◆ RECORDS FOR THIS EXERCISE
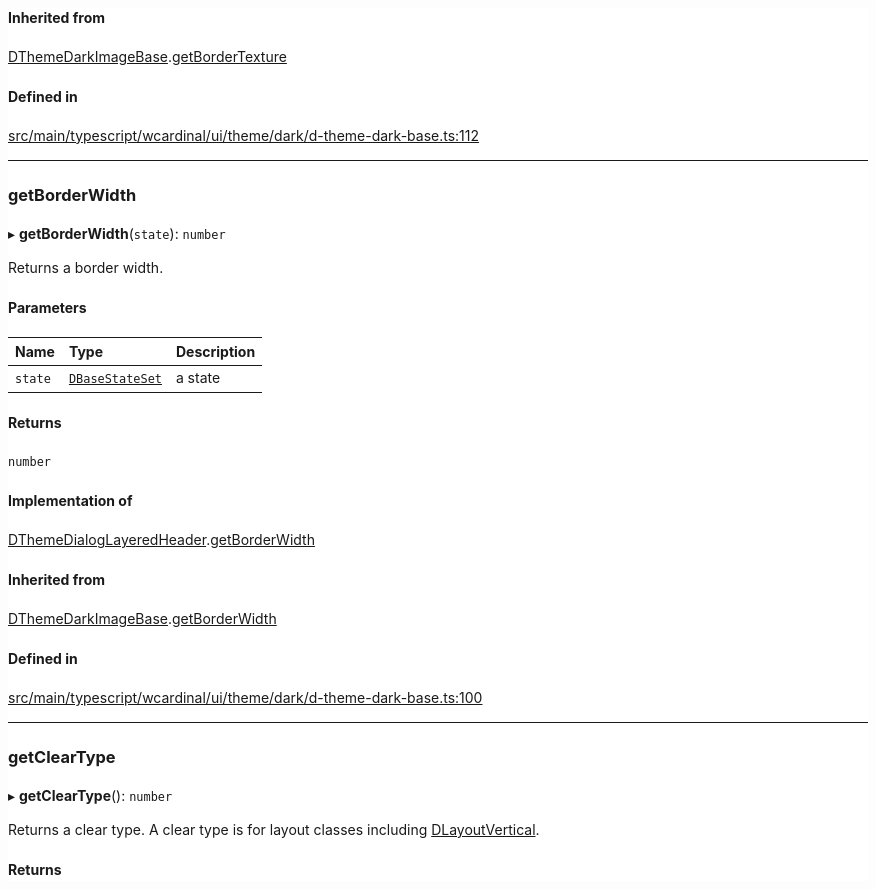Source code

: #### Inherited from

[DThemeDarkImageBase](DThemeDarkImageBase.md).[getBorderTexture](DThemeDarkImageBase.md#getbordertexture)

#### Defined in

[src/main/typescript/wcardinal/ui/theme/dark/d-theme-dark-base.ts:112](https://github.com/winter-cardinal/winter-cardinal-ui/blob/v0.457.0/src/main/typescript/wcardinal/ui/theme/dark/d-theme-dark-base.ts#L112)

___

### getBorderWidth

▸ **getBorderWidth**(`state`): `number`

Returns a border width.

#### Parameters

| Name | Type | Description |
| :------ | :------ | :------ |
| `state` | [`DBaseStateSet`](../interfaces/DBaseStateSet.md) | a state |

#### Returns

`number`

#### Implementation of

[DThemeDialogLayeredHeader](../interfaces/DThemeDialogLayeredHeader.md).[getBorderWidth](../interfaces/DThemeDialogLayeredHeader.md#getborderwidth)

#### Inherited from

[DThemeDarkImageBase](DThemeDarkImageBase.md).[getBorderWidth](DThemeDarkImageBase.md#getborderwidth)

#### Defined in

[src/main/typescript/wcardinal/ui/theme/dark/d-theme-dark-base.ts:100](https://github.com/winter-cardinal/winter-cardinal-ui/blob/v0.457.0/src/main/typescript/wcardinal/ui/theme/dark/d-theme-dark-base.ts#L100)

___

### getClearType

▸ **getClearType**(): `number`

Returns a clear type.
A clear type is for layout classes including [DLayoutVertical](DLayoutVertical.md).

#### Returns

◆ WORK REQUEST
Among the entries above, locate the lines containing "Returns a border width." and "#### Implementation of", and transcribe exactly those two lines and all lines between.

◆ RESPONSE BOX
Returns a border width.

#### Parameters

| Name | Type | Description |
| :------ | :------ | :------ |
| `state` | [`DBaseStateSet`](../interfaces/DBaseStateSet.md) | a state |

#### Returns

`number`

#### Implementation of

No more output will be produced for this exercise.